As it is, your prices should go up 3% - 5% every 6 - 8 months just to keep up with all your business costs that also go up.


----------



## selo (May 28, 2015)

We are from the Netherlands, and we have all the legal stuff worked out. Insurcane we have a personal insurance which applies for our business as well. 

We also did a basic math, we basically need 2k a month to cover our expenses and like 1k extra for our personel expenses. We do not have a salary because that is how our entity works. We just use our profits. We have a big room about 50 sq meters which we made a studio of. The costs are deductible for tax purposes. When business grows bigger, we want a different studio elsewhere obv after we make another business plan.

The key for succes is indeed not just photography. We made plans on how to communicate with customers, this helps to get more bookings. Accounting is taken care off by an accountant, we have a database with all customers with their birthdays etc. As a promotion we will give them discount for photoshoots. We have a few more ideas like that. For marketing we need to work on that, since we did not expect to be this busy, we have not been able to work out our marketing plan. One thing we want to asap is getting better rating with SEO. Also offline promoiton is on our list.

Our first price was based on competing with hobbyist, now we decided compute with other studio's. The from price is cheaper actually but customers get less for there money, so post sales should increase (which does) and it doesn't seem like we get less bookings with our current plan.
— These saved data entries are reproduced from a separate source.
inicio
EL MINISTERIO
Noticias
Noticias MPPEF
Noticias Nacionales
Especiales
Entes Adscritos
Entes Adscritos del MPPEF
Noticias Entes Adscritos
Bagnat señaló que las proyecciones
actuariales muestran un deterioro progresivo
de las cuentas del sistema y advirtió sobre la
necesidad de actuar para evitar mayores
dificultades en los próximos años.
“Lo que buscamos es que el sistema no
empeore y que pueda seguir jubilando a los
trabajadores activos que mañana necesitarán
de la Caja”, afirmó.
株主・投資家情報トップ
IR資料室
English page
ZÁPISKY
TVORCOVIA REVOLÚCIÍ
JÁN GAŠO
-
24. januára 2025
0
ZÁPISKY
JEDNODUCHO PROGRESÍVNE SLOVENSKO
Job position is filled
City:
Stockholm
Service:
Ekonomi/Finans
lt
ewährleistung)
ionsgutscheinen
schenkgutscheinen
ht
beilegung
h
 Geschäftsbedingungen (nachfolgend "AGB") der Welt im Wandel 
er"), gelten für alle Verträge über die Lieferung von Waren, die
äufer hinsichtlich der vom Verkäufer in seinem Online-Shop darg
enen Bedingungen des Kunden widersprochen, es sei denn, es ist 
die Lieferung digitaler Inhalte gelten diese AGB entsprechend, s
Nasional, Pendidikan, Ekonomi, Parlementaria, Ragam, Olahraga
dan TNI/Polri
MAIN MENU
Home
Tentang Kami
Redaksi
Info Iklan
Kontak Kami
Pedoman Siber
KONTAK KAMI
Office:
Like you said you will lose your current customers with a significant change, we were aware of this and we are happy that we did lose these customers. Ussually there are people that do not give you the recognition that you deserve... if you reach your hand they'll take your hand (is a saying we use a lot  ) We want customers that wants to spend a little extra for the quality you give and not customers that just wants picture because it has to be done... At first we were a little scared this change might fail, but the first signs are good hope it stays like this.

In the Netherlands to cover business expenses (you mean infaltion?) 3-5% is pretty high 3% a year is more than enough. We want our pricing plan as it is now and end of this year we will analyze our data and see what we can improve or change etc

But this our first year and i make sure everything is written down so we can do good analyze...


We also recently closed a deal with a daycare to take picture. This will hopefully open more doors for B2B photography. This is maybe somethin i could so and my wife could focus on B2C. 


Its going to fast...  so all tips are welcome


----------